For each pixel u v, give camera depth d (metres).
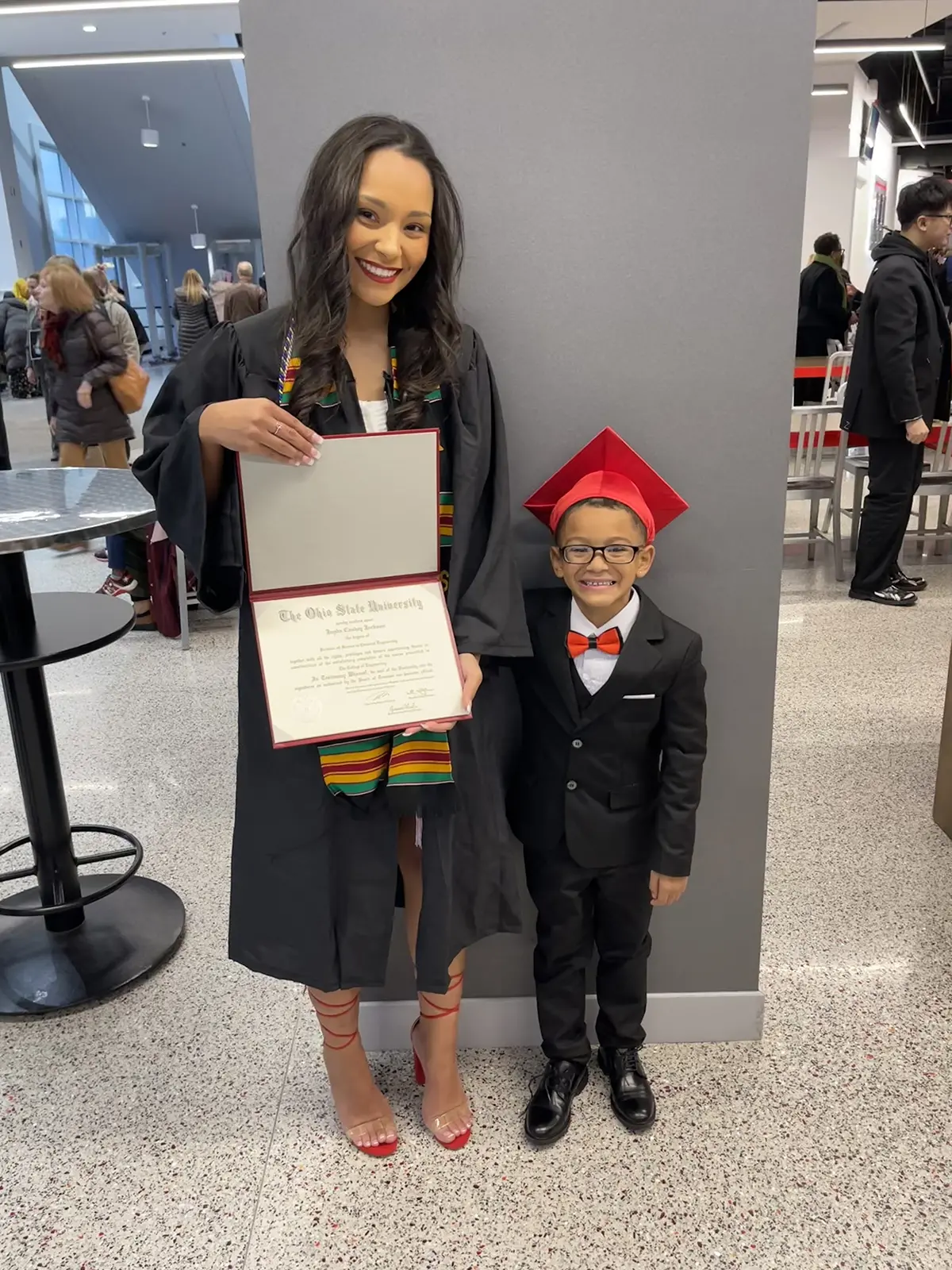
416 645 1.20
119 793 2.69
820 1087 1.60
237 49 8.99
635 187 1.33
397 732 1.22
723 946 1.68
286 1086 1.64
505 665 1.44
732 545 1.50
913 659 3.46
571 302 1.38
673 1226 1.34
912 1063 1.64
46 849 1.98
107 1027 1.81
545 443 1.45
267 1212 1.39
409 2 1.26
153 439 1.17
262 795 1.27
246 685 1.25
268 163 1.31
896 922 2.04
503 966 1.68
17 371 8.55
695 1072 1.64
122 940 2.01
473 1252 1.31
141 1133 1.55
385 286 1.14
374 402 1.22
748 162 1.32
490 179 1.33
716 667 1.56
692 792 1.41
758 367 1.42
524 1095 1.60
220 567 1.20
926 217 3.49
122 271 14.14
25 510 1.69
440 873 1.27
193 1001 1.88
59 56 8.81
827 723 3.00
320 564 1.17
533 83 1.29
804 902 2.12
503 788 1.48
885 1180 1.41
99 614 1.93
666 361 1.41
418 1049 1.58
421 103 1.30
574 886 1.46
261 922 1.32
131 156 12.75
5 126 11.34
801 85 1.29
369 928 1.31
▬▬▬▬▬▬
(TASK DETAILS):
An exact copy of the material above is required, minus its images.

(SOLVED EXERCISE):
For each pixel u v, give camera depth d (metres).
416 645 1.20
119 793 2.69
820 1087 1.60
237 49 8.99
635 187 1.33
397 732 1.22
723 946 1.68
286 1086 1.64
505 665 1.44
732 545 1.50
913 659 3.46
571 302 1.38
673 1226 1.34
912 1063 1.64
46 849 1.98
107 1027 1.81
545 443 1.45
267 1212 1.39
409 2 1.26
153 439 1.17
262 795 1.27
246 685 1.25
268 163 1.31
896 922 2.04
503 966 1.68
17 371 8.55
695 1072 1.64
122 940 2.01
473 1252 1.31
141 1133 1.55
385 286 1.14
374 402 1.22
748 162 1.32
490 179 1.33
716 667 1.56
692 792 1.41
758 367 1.42
524 1095 1.60
220 567 1.20
926 217 3.49
122 271 14.14
25 510 1.69
440 873 1.27
193 1001 1.88
59 56 8.81
827 723 3.00
320 564 1.17
533 83 1.29
804 902 2.12
503 788 1.48
885 1180 1.41
99 614 1.93
666 361 1.41
418 1049 1.58
421 103 1.30
574 886 1.46
261 922 1.32
131 156 12.75
5 126 11.34
801 85 1.29
369 928 1.31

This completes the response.